The amount of alcohol exhaled into the air is proportional to the amount of alcohol which will be found in a person’s blood. Alcometers use a built-in formula to estimate blood alcohol content from exhaled air alcohol content.
For different countries, the level of alcohol in the blood that defines a person as over the limit for driving varies. The range ranges from 0.01 to 0.10. Most countries have a limit of about 0.05. For example, Greece, Greenalnd, and Iceland all have limits of 0.05. Canada has a higher limit set at 0.08. In the United States, it is also 0.08. This means that if the alcometer reading measures above this, the person can receive a DUI.
For our circuit, it can function as an alcometer so that we get an estimate of a person’s blood alcohol level.
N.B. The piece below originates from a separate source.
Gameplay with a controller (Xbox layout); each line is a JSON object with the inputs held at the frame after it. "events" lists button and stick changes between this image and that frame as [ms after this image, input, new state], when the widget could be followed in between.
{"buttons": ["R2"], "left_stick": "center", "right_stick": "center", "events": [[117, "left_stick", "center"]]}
Disclaimer: You don’t have to drink alcohol in order to test this sensor. Mouthwash, such as Listerine, contains alcohol. If you gargle mouthwash for a few seconds and then breathe into the sensor, the readings should jump and register. This is all that’s needed to test. I take no responsibility for any drunkenness.
- MQ-3 alcohol sensor
The MQ-3 can be obtained very cheaply, just a few bucks. A good place to look for it is on ebay, which always has auctions on them for the $2-$3 range.
Important, it is recommended that you do not obtain the standalone sensor but the whole MQ-3 board. This is because if you buy the standalone sensor, you will have to finish building the whole schematic before you can connect it to the arduino. So that less work is required for integrating it with the arduino, it is recommended that you buy the complete MQ-3 sensor circuit. This you can see below.
If you buy the complete board, there are 4 leads which need to be connected.
There 4 leads are +5V, AOUT, DOUT, and GND.
The +5V and GND leads establishes power for the alcohol sensor.
The other 2 leads are AOUT (analog output) and DOUT (digital output). How the sensor works is the terminal AOUT gives an analog voltage output in proportion to the amount of alcohol the sensor detects. The more alcohol it detects, the greater the analog voltage it will output. Conversely, the less alcohol it detects, the less analog voltage it will output. If the analog voltage reaches a certain threshold, it will send the digital pin DOUT high. Once this DOUT pin goes high, the arduino will detect this and will trigger the LED to turn on, signaling that the alcohol threshold has been reached and is now over the limit. How you can change this threshold level is by adjusting the potentiometer to either raise or lower the level.
MQ-3 Alcohol Sensor Circuit Schematic
The alcohol sensor circuit we will build with an MQ-3 sensor integrated with an arduino is shown below.
The connections are pretty basic.
To connect the sensor, there are 4 leads. 2 of them are for power. The +5V terminal of the sensor connects into the 5V terminal of the arduino board. The GND terminal of the sensor connects into the GND terminal of the arduino. This establishes power for the sensor.
The other 2 connections are the analog and digital output of the sensor. These connect to analog pin A0 and digital pin D8, respectively.